*TASK REQUIREMENTS:*
Produce a word-for-word copy of the data that follows, excluding images.
[Opening DATASET CONTENT section]
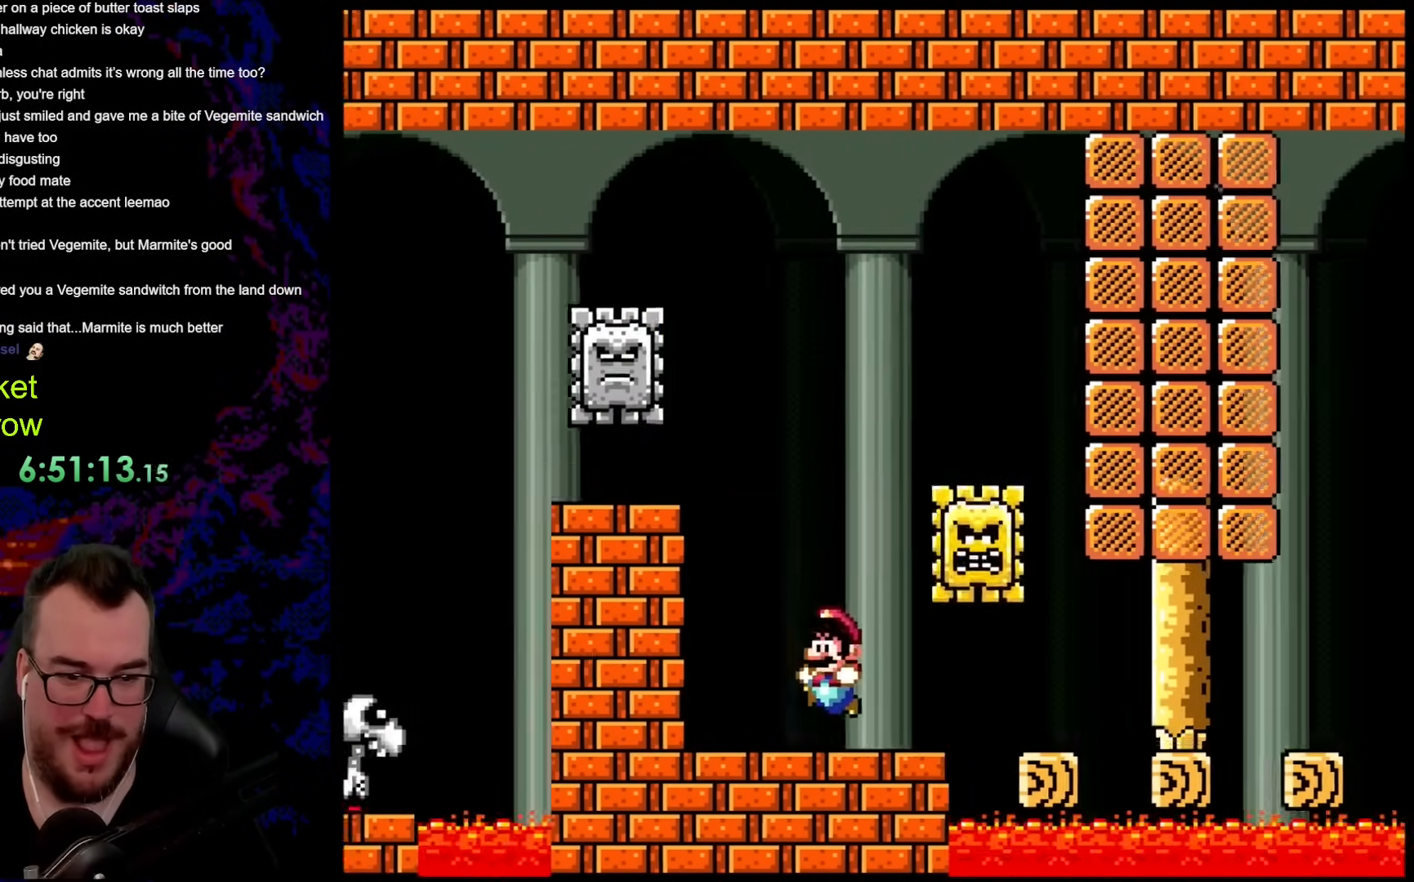
{"buttons": ["B", "Y", "DPAD_RIGHT"], "events": [[317, "DPAD_LEFT", "up"], [334, "DPAD_RIGHT", "down"]]}
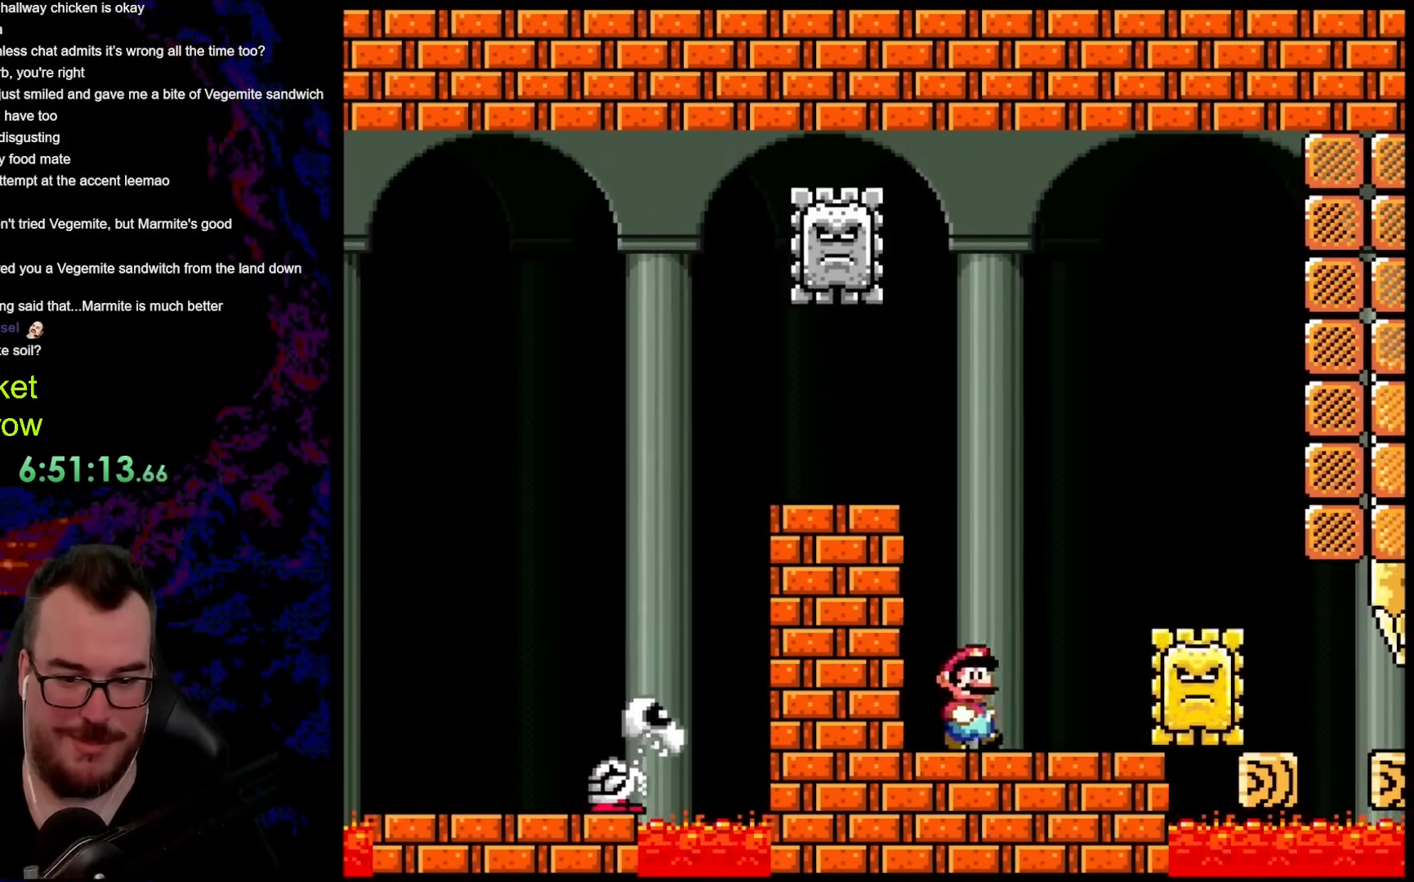
{"buttons": ["B", "Y", "DPAD_RIGHT"], "events": []}
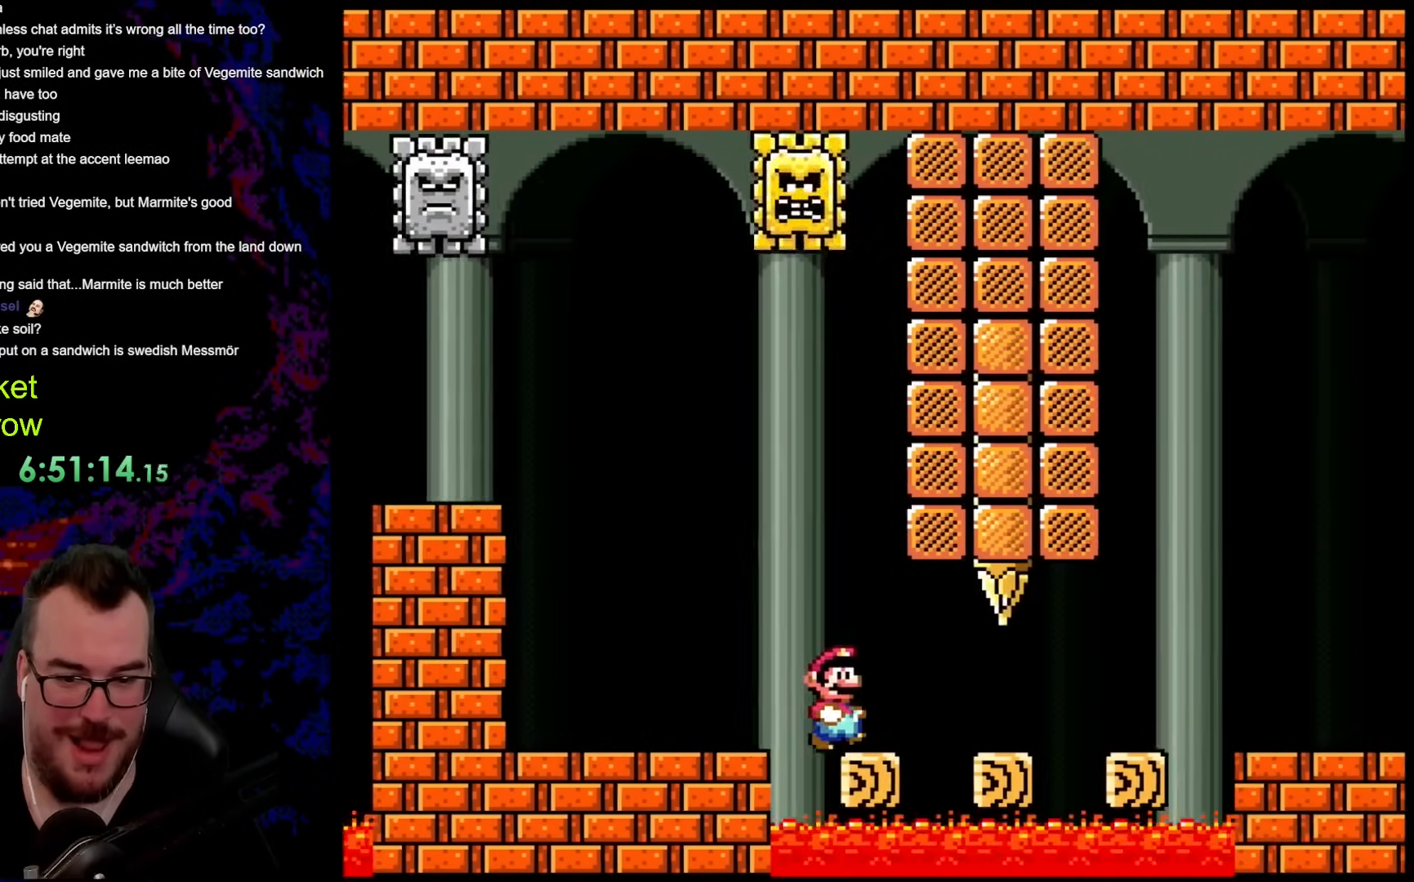
{"buttons": ["B", "Y", "DPAD_RIGHT"], "events": []}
[Closing DATASET CONTENT section]
*RESPONSE:*
{"buttons": ["B", "Y", "DPAD_RIGHT"], "events": [[317, "DPAD_LEFT", "up"], [334, "DPAD_RIGHT", "down"]]}
{"buttons": ["B", "Y", "DPAD_RIGHT"], "events": []}
{"buttons": ["B", "Y", "DPAD_RIGHT"], "events": []}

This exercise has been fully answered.